When most people hear the word ultrasound, they think about procedures used while a woman is pregnant. But, students in the Diagnostic Medical Sonography (DMS) program are learning that ultrasound is a vital tool for many kinds of diagnostic medicine. The breadth of different exams that ultrasounds can be used for include procedures to determine the health of muscles, organs, arteries and veins.
What is Diagnostic Medical Sonography?
Sonography is a procedure that uses high frequency sound waves to produce dynamic visual images of organs, tissues or blood flow inside of the body. Sonography is the medical field in which ultrasounds are used. Sonographers use ultrasound equipment to create images of internal body structures for medical analysis.
The DMS program at UWM is a rigorous four-year undergraduate program that requires completing four or more semesters of preclinical course work to prepare for the two-year professional and clinical training.
Director of the Diagnostic Medical Sonography Program Nathan Wojciechowski, BS, RDMS, RVT, explains, “Our program is the largest accredited, public university program in the state which gives students the opportunity to access a wide variety of educational and clinical experiences.”
Students standing out
Wojciechowski and Diagnostic Medical Sonography Clinical Coordinator Christine Grams, USAF Veteran, BS, RDMS, RDCS, RVT, focus on ensuring that students in the program have all the resources and support necessary for a top tier clinical education.
In the DMS program, the clinical faculty work to maintain a very small classroom size so that students do not get lost in the mix. Inside each classroom there is an emphasis on students participating in one-on-one training.
Outside of the classroom, students in the DMS program have access to an exceptionally wide variety of clinical options in the city. With partnerships including Froedtert Hospital, ProHealth Care, Ascension, Veteran’s Affairs Medical Centers and a variety of small clinics, the students gain real life work experience that leads to them establishing a connection with the ultrasound community.
The clinical experiences also help create a path to jobs for students. The DMS program boasts a 100 percent job placement rate for its graduates. Recent graduate Kayla Pride (‘19 BS Biomedical Sciences: Diagnostic Medical Sonography) explains, “One of the strongest parts of the program is having access to so many different clinical sites.
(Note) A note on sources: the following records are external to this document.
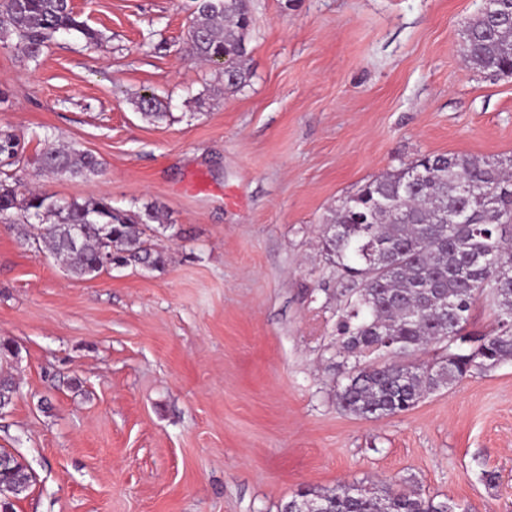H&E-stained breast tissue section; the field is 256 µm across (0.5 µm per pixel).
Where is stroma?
<instances>
[{"label": "stroma", "mask_w": 512, "mask_h": 512, "mask_svg": "<svg viewBox=\"0 0 512 512\" xmlns=\"http://www.w3.org/2000/svg\"><path fill=\"white\" fill-rule=\"evenodd\" d=\"M98 31L0 45L23 188L164 217L165 264L72 278L0 223V341L19 384L0 448L14 512H280L303 488L392 482L512 512V362L379 420L343 412L340 279L323 228L427 154L512 158V76L462 55L482 0H250V79L187 56L193 0H72ZM155 94L162 120L135 103ZM104 163L44 174L48 142ZM498 475L488 485L483 472ZM1 458L0 511L14 512V500L25 495L31 487L34 477L28 467L14 455L1 451L0 460Z\"/></svg>", "instance_id": "obj_1"}]
</instances>
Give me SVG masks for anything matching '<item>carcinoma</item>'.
I'll return each instance as SVG.
<instances>
[{
  "label": "carcinoma",
  "instance_id": "1",
  "mask_svg": "<svg viewBox=\"0 0 512 512\" xmlns=\"http://www.w3.org/2000/svg\"><path fill=\"white\" fill-rule=\"evenodd\" d=\"M249 0H196L188 26L189 56L212 63L224 56L236 65L224 71V89L248 82ZM78 32L88 43L99 34L74 11L71 0H0V42L16 41L30 56L57 33ZM464 57L473 68L512 75V18L478 14L464 30ZM141 115L166 116L153 95L136 102ZM22 162L20 138L0 129V214L23 210L39 219L19 237L46 252L70 276L92 278L120 266L157 267L161 253L149 243V222L158 212L115 209L104 199L59 200L25 192L10 167ZM40 170L90 178L102 169L93 154L71 146H48ZM428 178L411 183L410 170ZM459 211L465 224L449 220ZM323 251L340 273L344 307L336 341L343 357L355 358L345 382L336 385L337 405L364 419L412 410L441 387L512 362V172L501 160L466 155H424L366 182L346 197L323 230ZM490 296L494 332L468 331L470 311ZM444 354L424 361L430 348ZM33 475L14 455L0 452V512L29 490ZM295 512H468L461 503L437 501L392 484L339 482L292 497Z\"/></svg>",
  "mask_w": 512,
  "mask_h": 512
}]
</instances>
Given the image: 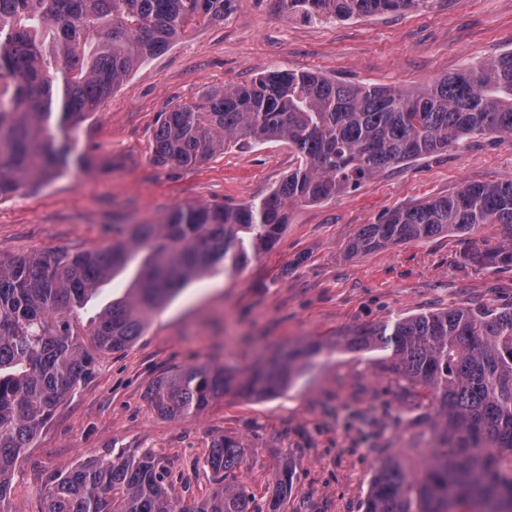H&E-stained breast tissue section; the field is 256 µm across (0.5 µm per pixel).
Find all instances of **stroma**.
Instances as JSON below:
<instances>
[{
  "instance_id": "1",
  "label": "stroma",
  "mask_w": 512,
  "mask_h": 512,
  "mask_svg": "<svg viewBox=\"0 0 512 512\" xmlns=\"http://www.w3.org/2000/svg\"><path fill=\"white\" fill-rule=\"evenodd\" d=\"M510 50L512 0H426L414 11L349 20L305 19L282 0H231L223 20L135 68L82 123L78 146L93 157L91 168L0 200V255L105 247L116 225L156 224L178 206L269 196L297 164L284 138L231 144L191 167L153 163L157 114L211 89L250 82L270 68L413 89ZM509 182L512 138L477 135L334 200L290 205L275 248L238 273L193 281L132 347L99 362L22 453L0 512H42L41 491L54 472L146 450L169 473L171 494L193 504L214 487L205 460L217 436L252 446L244 479L257 506L287 467L294 474L287 512H362L376 459L399 448L416 458L430 441L427 404L376 370L372 355L320 356L284 395H227L184 423L158 416L147 391L195 363L245 369L279 347L403 316L451 306L512 308V266L469 256L512 240L510 225L348 252L360 228L385 212L466 183Z\"/></svg>"
}]
</instances>
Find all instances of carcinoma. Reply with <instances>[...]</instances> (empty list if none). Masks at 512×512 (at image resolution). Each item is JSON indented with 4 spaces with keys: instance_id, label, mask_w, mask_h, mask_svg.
<instances>
[{
    "instance_id": "1",
    "label": "carcinoma",
    "mask_w": 512,
    "mask_h": 512,
    "mask_svg": "<svg viewBox=\"0 0 512 512\" xmlns=\"http://www.w3.org/2000/svg\"><path fill=\"white\" fill-rule=\"evenodd\" d=\"M230 0H0V198L92 166L76 149L86 117L149 57L224 18ZM306 17L347 19L417 9L425 0H283ZM471 135L512 137V51L415 91L345 84L270 70L158 114L153 161L192 166L230 141L288 137L299 163L262 201L173 209L160 224L117 229L112 245L75 253L0 256V503L17 461L56 407L104 355L143 335L150 318L192 280L241 270L270 250L288 204L333 200L400 163ZM512 224V182L471 183L365 224L354 254ZM512 265V240L479 250ZM137 263L121 297L95 307L102 287ZM376 352L377 366L433 408L430 448L414 465L379 458L363 512H512V310L465 306L420 313L336 339L282 349L246 373L186 366L159 378L147 399L186 422L229 392H288L335 346ZM248 445L216 437L206 465L215 487L186 506L149 454L96 458L57 471L43 512H285L284 470L256 506L243 480Z\"/></svg>"
}]
</instances>
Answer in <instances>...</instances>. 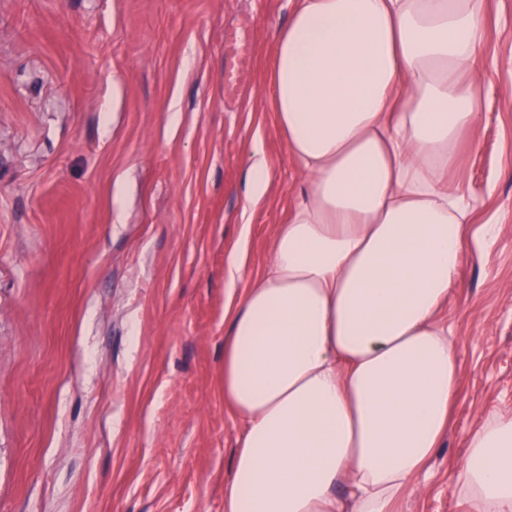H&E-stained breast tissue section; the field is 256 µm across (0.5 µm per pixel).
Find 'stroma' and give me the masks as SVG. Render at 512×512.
<instances>
[{
	"label": "stroma",
	"mask_w": 512,
	"mask_h": 512,
	"mask_svg": "<svg viewBox=\"0 0 512 512\" xmlns=\"http://www.w3.org/2000/svg\"><path fill=\"white\" fill-rule=\"evenodd\" d=\"M290 9L0 0V512H224L240 435L224 313L306 184L270 103L271 39ZM484 13L486 106L455 183L493 233L448 297L461 363L448 435L397 512H471L454 488L469 433L512 410V0ZM249 19L241 61L224 40ZM256 138L272 177L250 210Z\"/></svg>",
	"instance_id": "35a3bbf8"
}]
</instances>
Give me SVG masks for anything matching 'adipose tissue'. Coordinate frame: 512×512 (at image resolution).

It has been very helpful rotating through the different hospital systems and getting exposure to multiple ultrasound machines and computer systems.”
The future of ultrasound at UWM
The leaders of the successful DMS program want to continue to serve students in education and clinical experiences. However, Wojciechowski and Grams also have goals of expanding the program to create more spaces for student engagement both on campus and throughout the professional community.
They are working to continue to set the program apart by engaging in more research opportunities. Wojciechowski and Grams are looking for connections throughout our R1 research institution to act in an advisory role for researchers using ultrasound. Such expansion would open the door to students wishing to engage in research.
Wojciechowski and Grams also want to increase the internal diversity in their program. Grams explains, “Our patients are diverse and as we continue to expand the program it would be powerful to see that diversity reflected in our students.”